Pick up the TUFF Fightwear gi review below after its last sentence and continue writing it, leaving the data that follows the review aside.

*** Text for analysis ***

TUFF Fightwear, based in Kent, UK, have done something I thought was impossible - a sub £40 BJJ uniform that is actually very good. Here is my full review based on an A2 gi. Newcomers may wish to check out my What Gi Should I Buy article.
Stats and Measurements
The TUFF gi is made in Pakistan and retails for £39.99 plus postage. It comes in white, blue or black and is available by mail order from http://www.tufffightwear.net/ or direct from the TUFF Fightwear retail store in Kent. Here are my measurements based on an A2 white gi.
The jacket is decorated with large TUFF Fightwear patches on the left breast, lapel base and right trouser leg. The sleeves have smaller embroidered logos on both arms. Overall the look is bright, bold but not too garish. It is less ornate compared to the Tatami Zero G, but more decorated compared to the Faxia Rua gis.
Stitching and reinforcements are good. Stress points in any gi tend to be at the sleeve cuffs, armpit area, collar and two 'V's' at the base of jacket, and the gi is reinforced adequately in these areas. Triple-row stitching is used mostly throughout and extra material lines the inside sleeve cuffs.
The collar is pleasingly thick - slightly thicker than my Vulkan Pro Light (photo below, Vulkan is black), but not as thick as the Black Eagle single weave. The entire collar and lapel construction is the usual rubber inner with cotton surface.
These trousers have a thick rope-style tie cord, much like the Tatami Fightwear Zero G. I prefer these to the flat cotton types as the rope styles tend to stay knotted and do not get lost inside the hem.
The knees are double lined as you would expect from a BJJ gi and the length and ankle widths were acceptable - not too short and not too wide. The fabric does seem very thin compared to most other gis I have tested.

*** End of Text for analysis ***
*** Records shown ***

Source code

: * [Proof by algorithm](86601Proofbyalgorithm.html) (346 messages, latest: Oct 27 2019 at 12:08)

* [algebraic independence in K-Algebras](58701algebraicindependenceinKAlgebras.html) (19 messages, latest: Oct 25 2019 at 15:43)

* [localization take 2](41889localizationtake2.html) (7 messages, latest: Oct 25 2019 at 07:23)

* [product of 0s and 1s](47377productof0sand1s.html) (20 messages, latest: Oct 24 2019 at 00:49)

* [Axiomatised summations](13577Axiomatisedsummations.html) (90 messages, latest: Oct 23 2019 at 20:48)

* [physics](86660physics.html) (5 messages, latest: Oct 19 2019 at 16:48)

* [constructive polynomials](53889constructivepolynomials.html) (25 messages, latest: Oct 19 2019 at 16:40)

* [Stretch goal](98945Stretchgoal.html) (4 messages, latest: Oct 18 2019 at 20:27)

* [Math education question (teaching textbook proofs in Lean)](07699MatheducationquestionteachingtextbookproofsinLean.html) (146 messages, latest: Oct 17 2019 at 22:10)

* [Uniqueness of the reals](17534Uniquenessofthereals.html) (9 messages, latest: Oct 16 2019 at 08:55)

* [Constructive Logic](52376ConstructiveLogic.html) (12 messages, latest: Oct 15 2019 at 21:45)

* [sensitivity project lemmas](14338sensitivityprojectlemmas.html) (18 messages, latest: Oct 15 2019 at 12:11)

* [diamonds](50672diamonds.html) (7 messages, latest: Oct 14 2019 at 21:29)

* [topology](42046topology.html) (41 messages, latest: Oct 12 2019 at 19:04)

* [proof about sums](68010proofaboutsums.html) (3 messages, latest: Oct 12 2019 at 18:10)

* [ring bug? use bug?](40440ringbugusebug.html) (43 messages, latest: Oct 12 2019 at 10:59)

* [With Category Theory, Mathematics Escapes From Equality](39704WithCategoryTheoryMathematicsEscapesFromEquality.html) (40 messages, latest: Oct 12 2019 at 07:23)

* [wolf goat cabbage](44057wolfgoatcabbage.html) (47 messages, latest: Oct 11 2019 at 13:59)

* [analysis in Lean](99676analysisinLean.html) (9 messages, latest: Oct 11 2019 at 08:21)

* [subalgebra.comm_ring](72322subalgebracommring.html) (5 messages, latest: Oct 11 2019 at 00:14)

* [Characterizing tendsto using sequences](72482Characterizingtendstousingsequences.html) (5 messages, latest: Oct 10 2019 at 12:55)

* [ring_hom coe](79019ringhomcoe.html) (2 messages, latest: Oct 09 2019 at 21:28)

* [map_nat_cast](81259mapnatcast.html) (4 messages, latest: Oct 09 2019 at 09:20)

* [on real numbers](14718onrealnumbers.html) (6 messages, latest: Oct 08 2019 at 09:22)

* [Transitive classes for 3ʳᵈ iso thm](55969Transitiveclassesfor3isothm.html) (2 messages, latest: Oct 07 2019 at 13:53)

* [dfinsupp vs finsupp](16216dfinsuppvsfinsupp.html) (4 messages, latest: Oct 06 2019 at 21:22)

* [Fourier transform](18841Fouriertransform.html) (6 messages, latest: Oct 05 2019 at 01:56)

*** End of Records shown ***

Answer space
I did notice one design flaw - see photo below, the rope cord had a tendency to ride up beyong the hem of my trousers due to the overly narrow placement of the front belt loops. This did not impinge on me when rolling, but I can imagine they could get caught in a finger or other appendage.
The manufacturer's website states that this gi is pre-shrunk and apart from that, there are no other care instructions. I chose to wash it at 40 degrees. After several washes the jacket had shrunk about 4-6% but the most noticeable shrinkage was on the trouser length - almost 10%. For my personal preference, this is perfect as a non-shrinking A2 would normally be too big for me.
Fit and comfort
For the record, my stats are: Height=167cm, weight=59Kg, wingspan (fingertip to fingertip)=173cm.
Straight out of the bag, this gi was a tad large on me, but with the small degree of shrinkage after two washes I felt the jacket fitted me perfectly but the trousers were a tad too short.
After half a dozen BJJ sessions the lightness of the gi was very apparent. I felt the collar lapels however were a bit too stiff but this may soften over time. I also quite like the Black Eagle lapels as these have a slight ridge of softer material that 'bulks' out the leading edge of their rubberised collar (on the single weave) and I think the TUFF gi would benefit from such an addition.
For most traditional martial arts, the cost of a student uniform ranges between £10 to £50. Most BJJ uniforms cost over £50 and it could be argued that the cost of uniforms is a limiting factor to the growth of the sport.
TUFF Fightwear have broken the £50 barrier and produced a gi that is within the affordability range of your average BJJ student - especially someone who is new to the sport and does not wish to spend over £100 for a 'prestige' brand such as Koral or Atama. Of course it is possible to buy a much cheaper judo uniform, but the BJJ style of cut (longer sleeves, narrower cuffs, one-piece design) just seems to feel a lot better when rolling on the ground.
What I found surprising is that the TUFF gi is made to very high standards, with small details, such as the rope drawstring, triple stitching, reinforced sleeve cuffs and embroidered logos, that enhance the quality of the product. The jacket is very light and the trousers, although a tad thin for my liking, seem durable enough to withstand the rigours of regular training. The patches are nice and it certainly does not look 'cheap'.
It is possible that over an extended period of use, the gi may not last as long as a well-known brand - this has yet to be tested. I personally would recommend this gi to beginners of the sport, and to more experienced BJJers looking for an affordable second gi or as a very light gi when cutting weight for a tournament.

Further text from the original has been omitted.